Relations for steam power plant condenser performance in off-design conditions in the function of inlet parameters and those relevant in reference conditions

•Two equations for cooling water outlet temperature were proposed.•The equations are functions only of inlet and reference parameters.•The proposed equations were verified against simulator and measurement data. In the classical approach, the effectiveness of a steam power plant condenser, being a surface-type steam–water heat exchanger, can be given as a function of an overall heat transfer coefficient, heat transfer surface area, cooling water mass flow rate, and the specific heat of water. The calculation of the overall heat transfer coefficient requires additional equations to determine the overall heat transfer coefficient from steam and water as well as Nusselt, Reynolds, and Prandtl similarity numbers. Basic geometric data of the condenser, such as tube diameter, tube wall thickness, heat exchanger length, and pitch of the tubes, also have to be taken into account. Complete geometric data of a heat exchanger are not always available, which raises further difficulties in developing a model. Hence, it is justified to provide a single equation for the steam power plant condenser effectiveness in off-design conditions (without any additional heat transfer equations) as a function of three independent parameters, such as cooling water temperature at the inlet, cooling water mass flow rate, and steam temperature, along with corresponding reference parameters (relevant under nominal operating conditions).

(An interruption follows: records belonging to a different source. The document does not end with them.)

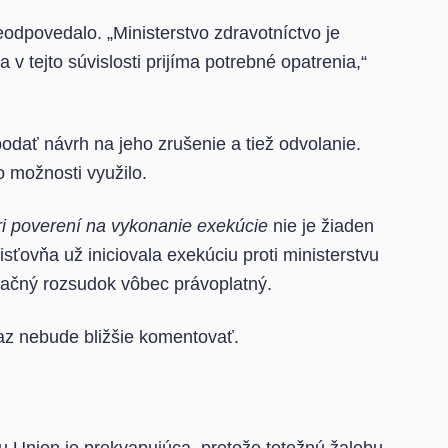
eodpovedalo. „Ministerstvo zdravotníctvo je
 tejto súvislosti prijíma potrebné opatrenia,“
odať návrh na jeho zrušenie a tiež odvolanie.
to možnosti využilo.
ri poverení na vykonanie exekúcie
nie je žiaden
isťovňa už iniciovala exekúciu proti ministerstvu
umačný rozsudok vôbec právoplatný.
az nebude bližšie komentovať.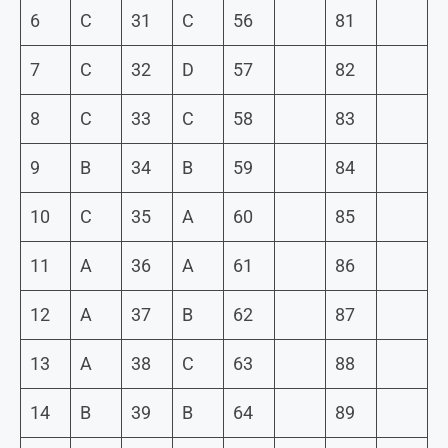
6
C
31
C
56
81
7
C
32
D
57
82
8
C
33
C
58
83
9
B
34
B
59
84
10
C
35
A
60
85
11
A
36
A
61
86
12
A
37
B
62
87
13
A
38
C
63
88
14
B
39
B
64
89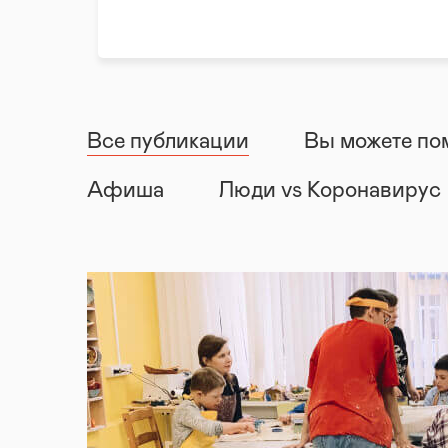
Все публикации
Вы можете по
Афиша
Люди vs Коронавирус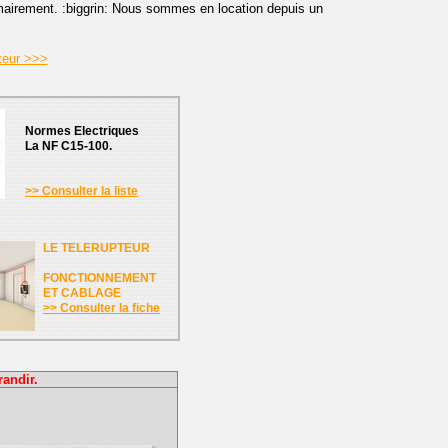
airement. :biggrin: Nous sommes en location depuis un
teur >>>
Normes Electriques
La NF C15-100.
>> Consulter la liste
LE TELERUPTEUR
FONCTIONNEMENT
ET CABLAGE
>> Consulter la fiche
randir.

The paper formulates two simplified equations for the steam power plant condenser effectiveness and the cooling water outlet temperature as functions of the parameters and reference conditions mentioned above. The proposed relations were verified against data obtained using a steam condenser simulator (written in Fortran), actual measurement data from a power plant, and measurement data available in the literature. One of the proposed relations is explicit but its use is limited to the range of NTU (number of transfer units) between 0.5 and 1.5. The other one is not limited to any range of NTU, but is an implicit function and has to be solved in an iterative process. The data obtained using the steam condenser simulator, actual measurement data, and data available in the literature allow the conclusion that the proposed equations provide good accuracy.